> **DESCRIPTION OF THE TASK**
Continue the article below about Sycamore beating Ciena and Nortel for Sprint's switching business, picking up after its final sentence.

> **SOURCE TEXT**
+===+
Two industry sources – both formerly employed with large telecom equipment vendors – have independently corroborated a story that Sycamore has beaten both Ciena Corp. (Nasdaq: CIEN) and Nortel Networks Corp. (NYSE/Toronto: NT) for the Sprint business. This, if true, would be a nice win for Sycamore's SN16000 switch, which doesn't currently have Sprint as a customer.
Such a turn of events would also be a poke in the eye for Ciena, which has Sprint as a customer. The sources claim that the win is largely due to Sycamore's ability to terminate four-fiber bidirectional line switched rings (BLSR) directly on the switch (see Sycamore Enhances Switch Features. BLSR is a Sonet protection scheme that sends traffic in one direction and, when a fiber cut is detected, it sends the traffic around the failure in the opposite direction.
Table 1: Sprint's Optical Equipment Suppliers
|Alcatel SA||Sonet ADMs|
|Long-haul WDM (1640)|
|Metro WDM (1696)|
|Ciena Corp.||Metro WDM (MultiWave Metro)|
|Long-haul WDM (Sentry and CoreStream)|
|Optical switching (CoreDirector)|
|Next-generation Sonet ADMs (Metro Director K2)|
|NEC Corp.||Sonet ADMs|
|Nortel Networks Corp.||Ethernet switches (Passport 8600)|
|Next-generation Sonet (OPTera Metro 3500)|
|Source: "The Future of Sonet/SDH," a report by Heavy Reading|
By terminating Sonet rings right on the core switch, a carrier can theoretically save the money, space, power, etc., required to install Sonet add/drop multiplexers in the same facility as the core switch. Ciena says it expects to support straight BLSR capabilities on its CoreDirector switch by mid 2004.
+===+
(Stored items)
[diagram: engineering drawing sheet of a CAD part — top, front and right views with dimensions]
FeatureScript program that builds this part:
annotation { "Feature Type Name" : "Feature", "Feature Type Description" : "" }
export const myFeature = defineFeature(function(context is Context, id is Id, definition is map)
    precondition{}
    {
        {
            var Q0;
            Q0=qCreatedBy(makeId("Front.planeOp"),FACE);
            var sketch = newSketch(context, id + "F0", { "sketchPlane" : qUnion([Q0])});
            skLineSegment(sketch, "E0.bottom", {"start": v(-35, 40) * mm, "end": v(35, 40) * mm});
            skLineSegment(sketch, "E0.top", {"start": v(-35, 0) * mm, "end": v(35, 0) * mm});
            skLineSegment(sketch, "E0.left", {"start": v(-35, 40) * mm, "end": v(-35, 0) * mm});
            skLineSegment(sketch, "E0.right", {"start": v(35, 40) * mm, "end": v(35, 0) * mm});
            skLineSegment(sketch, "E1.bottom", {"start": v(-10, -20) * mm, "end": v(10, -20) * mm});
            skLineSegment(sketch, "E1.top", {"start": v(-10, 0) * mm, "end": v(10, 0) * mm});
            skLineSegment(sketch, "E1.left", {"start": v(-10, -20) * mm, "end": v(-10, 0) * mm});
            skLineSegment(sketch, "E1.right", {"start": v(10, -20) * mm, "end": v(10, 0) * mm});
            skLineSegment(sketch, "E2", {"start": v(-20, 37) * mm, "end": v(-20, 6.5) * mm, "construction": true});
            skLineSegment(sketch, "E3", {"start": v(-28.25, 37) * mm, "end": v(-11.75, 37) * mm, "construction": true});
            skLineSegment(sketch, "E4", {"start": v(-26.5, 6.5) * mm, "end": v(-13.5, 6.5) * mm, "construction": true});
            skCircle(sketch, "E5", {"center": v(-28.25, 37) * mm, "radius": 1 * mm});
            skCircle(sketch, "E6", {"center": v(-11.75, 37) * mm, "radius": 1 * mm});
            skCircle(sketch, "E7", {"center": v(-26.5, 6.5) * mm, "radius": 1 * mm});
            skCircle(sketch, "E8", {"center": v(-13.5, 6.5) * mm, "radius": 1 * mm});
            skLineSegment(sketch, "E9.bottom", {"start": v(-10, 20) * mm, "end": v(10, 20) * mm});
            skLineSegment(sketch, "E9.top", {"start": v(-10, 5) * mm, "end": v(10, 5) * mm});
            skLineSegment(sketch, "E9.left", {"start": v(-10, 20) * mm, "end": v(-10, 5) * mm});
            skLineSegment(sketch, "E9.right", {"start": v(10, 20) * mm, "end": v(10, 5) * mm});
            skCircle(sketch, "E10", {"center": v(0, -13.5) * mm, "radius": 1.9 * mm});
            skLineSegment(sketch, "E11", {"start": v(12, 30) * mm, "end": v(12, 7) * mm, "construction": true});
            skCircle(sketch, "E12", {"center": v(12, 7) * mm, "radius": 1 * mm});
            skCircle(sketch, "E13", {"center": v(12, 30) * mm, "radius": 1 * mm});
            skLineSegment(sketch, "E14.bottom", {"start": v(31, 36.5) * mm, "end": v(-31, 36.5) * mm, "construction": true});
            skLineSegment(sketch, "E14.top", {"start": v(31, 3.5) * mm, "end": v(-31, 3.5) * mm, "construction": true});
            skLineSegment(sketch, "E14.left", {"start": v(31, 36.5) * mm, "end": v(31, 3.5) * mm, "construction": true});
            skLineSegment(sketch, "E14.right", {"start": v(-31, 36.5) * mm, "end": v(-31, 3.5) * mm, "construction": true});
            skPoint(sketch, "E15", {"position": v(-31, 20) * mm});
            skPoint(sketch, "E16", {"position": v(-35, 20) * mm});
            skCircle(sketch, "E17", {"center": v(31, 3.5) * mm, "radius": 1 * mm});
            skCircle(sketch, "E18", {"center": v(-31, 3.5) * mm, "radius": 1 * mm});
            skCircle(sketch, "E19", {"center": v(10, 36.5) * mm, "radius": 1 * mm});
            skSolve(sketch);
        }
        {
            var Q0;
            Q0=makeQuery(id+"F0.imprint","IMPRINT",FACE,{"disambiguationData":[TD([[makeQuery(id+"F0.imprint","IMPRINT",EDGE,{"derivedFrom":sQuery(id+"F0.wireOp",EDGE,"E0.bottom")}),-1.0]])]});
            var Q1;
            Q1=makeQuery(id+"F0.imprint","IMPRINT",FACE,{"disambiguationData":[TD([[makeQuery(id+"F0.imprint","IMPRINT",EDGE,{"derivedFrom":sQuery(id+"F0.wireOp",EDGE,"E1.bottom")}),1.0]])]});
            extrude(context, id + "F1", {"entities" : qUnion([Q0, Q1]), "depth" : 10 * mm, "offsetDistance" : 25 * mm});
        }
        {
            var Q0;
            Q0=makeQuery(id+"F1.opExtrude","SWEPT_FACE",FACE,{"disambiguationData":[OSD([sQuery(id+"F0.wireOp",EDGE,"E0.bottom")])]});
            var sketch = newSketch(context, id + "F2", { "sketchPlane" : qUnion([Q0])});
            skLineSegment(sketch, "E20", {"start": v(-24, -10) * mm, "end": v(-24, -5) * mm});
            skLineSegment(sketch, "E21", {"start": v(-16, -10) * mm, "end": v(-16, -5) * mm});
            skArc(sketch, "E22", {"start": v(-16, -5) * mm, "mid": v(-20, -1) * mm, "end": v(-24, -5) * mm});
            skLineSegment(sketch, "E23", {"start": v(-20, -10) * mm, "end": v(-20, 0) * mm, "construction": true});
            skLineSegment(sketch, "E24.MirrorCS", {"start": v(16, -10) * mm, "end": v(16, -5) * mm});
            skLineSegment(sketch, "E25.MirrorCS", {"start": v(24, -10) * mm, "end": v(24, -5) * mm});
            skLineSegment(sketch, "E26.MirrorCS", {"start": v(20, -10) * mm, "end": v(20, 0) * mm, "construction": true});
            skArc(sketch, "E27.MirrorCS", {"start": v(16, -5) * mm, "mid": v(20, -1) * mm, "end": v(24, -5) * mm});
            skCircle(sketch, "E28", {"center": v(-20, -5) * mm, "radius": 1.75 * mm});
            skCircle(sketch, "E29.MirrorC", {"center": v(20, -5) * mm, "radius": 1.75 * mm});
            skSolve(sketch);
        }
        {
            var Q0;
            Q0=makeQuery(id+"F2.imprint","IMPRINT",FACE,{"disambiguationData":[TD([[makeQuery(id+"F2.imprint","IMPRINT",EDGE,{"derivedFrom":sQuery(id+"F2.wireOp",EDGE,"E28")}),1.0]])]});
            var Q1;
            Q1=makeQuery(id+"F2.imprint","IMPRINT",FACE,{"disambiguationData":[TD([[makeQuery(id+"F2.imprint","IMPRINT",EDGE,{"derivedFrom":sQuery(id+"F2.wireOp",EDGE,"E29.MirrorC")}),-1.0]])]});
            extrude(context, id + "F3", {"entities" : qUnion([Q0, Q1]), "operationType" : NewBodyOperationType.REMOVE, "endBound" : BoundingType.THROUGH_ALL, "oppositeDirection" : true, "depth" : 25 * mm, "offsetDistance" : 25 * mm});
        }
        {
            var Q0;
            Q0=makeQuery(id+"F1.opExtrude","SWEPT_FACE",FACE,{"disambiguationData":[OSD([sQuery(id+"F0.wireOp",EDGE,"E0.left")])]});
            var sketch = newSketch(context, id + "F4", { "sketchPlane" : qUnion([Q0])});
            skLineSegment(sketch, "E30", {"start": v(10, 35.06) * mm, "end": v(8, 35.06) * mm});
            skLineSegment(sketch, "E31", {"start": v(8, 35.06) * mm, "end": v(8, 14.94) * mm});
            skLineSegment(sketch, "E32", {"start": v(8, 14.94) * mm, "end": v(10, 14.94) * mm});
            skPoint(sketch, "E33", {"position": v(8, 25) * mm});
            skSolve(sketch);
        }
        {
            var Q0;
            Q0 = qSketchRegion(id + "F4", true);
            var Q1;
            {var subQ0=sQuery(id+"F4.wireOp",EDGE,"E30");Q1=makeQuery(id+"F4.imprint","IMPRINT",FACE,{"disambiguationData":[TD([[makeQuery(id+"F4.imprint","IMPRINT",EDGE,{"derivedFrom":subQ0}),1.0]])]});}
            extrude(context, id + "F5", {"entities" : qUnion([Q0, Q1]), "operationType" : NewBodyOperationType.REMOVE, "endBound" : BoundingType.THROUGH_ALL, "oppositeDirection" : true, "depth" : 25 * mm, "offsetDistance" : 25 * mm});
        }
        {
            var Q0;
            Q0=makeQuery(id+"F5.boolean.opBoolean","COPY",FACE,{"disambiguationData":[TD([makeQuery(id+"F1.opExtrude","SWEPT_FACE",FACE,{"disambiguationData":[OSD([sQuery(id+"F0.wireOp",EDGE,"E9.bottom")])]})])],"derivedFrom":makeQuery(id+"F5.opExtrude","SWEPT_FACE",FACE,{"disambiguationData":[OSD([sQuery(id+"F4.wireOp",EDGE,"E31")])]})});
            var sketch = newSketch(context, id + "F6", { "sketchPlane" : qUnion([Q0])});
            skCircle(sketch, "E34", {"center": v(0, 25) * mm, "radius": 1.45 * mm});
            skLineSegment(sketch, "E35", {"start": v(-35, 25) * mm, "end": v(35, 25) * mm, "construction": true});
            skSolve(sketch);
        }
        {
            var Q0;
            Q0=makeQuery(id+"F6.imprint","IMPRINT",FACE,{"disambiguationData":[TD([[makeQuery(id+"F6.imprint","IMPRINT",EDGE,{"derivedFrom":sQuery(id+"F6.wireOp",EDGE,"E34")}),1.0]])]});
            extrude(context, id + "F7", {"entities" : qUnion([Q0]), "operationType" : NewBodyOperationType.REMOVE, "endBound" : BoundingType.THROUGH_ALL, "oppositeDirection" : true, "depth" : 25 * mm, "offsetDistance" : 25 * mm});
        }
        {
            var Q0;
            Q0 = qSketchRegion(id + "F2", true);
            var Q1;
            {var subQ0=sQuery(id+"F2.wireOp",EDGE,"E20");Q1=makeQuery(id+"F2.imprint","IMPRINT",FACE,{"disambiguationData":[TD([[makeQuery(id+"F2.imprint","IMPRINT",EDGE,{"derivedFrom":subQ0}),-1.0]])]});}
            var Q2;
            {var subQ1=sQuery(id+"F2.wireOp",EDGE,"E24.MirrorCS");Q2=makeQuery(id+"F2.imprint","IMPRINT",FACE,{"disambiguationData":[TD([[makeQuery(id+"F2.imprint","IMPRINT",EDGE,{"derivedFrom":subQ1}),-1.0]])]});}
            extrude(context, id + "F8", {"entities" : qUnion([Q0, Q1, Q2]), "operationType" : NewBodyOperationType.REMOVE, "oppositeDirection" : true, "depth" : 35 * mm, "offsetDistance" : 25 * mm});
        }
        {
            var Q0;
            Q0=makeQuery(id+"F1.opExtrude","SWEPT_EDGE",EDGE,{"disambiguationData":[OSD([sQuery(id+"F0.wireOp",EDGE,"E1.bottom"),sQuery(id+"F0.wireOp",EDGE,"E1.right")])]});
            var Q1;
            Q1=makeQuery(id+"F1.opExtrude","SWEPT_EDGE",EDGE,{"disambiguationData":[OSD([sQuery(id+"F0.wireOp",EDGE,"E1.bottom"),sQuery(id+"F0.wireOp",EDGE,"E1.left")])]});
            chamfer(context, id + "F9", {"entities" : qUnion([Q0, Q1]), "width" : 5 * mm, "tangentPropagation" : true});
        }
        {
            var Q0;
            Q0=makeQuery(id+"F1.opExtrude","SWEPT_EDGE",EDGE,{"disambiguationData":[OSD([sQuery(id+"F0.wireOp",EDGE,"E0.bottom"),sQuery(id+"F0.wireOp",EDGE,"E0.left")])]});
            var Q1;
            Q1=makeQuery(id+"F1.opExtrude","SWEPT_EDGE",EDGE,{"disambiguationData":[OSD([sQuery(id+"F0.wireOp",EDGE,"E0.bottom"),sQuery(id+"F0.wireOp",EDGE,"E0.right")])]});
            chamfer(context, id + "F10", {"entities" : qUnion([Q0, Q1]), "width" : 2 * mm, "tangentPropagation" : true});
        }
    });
+===+
> **TASK ANSWER**
In the meantime, Ciena uses a software-defined VLSR (virtual line switched ring) technology, which it says behaves just like BLSR but with intelligent protection and better capacity utilization.
"We believe that service providers will want support for both next-gen and legacy applications, which is why we're building BLSR support into the solution," says a Ciena spokesman. "There isn't another switch with the intelligence of CoreDirector that's been deployed anywhere."
None of the vendors is commenting on their RFP or trial activity with Sprint. Likewise, Sprint didn't respond to a request for comment.
Analysts expect the Sprint deal to generate $30 million in sales over the next two years, as previously reported (see Ciena & Sycamore: New Deals?).
Interestingly, analysts aren't adding much to their projections for Sycamore, which is also set to receive a chunk of the U.S. Defense Information Systems Agency (DISA) Global Information Grid Bandwidth Expansion (GIG-BE) project business (see GIG-BE Winners Named). A consensus of estimates put Sycamore's revenues for the year ending July 2004 at $37.9 million, slightly down from its actual revenues of $38.3 million for its fiscal year ended July 2003. According to Multex.com, twice as many analysts have cut their yearly revenue estimates for Sycamore in the past month than have raised them.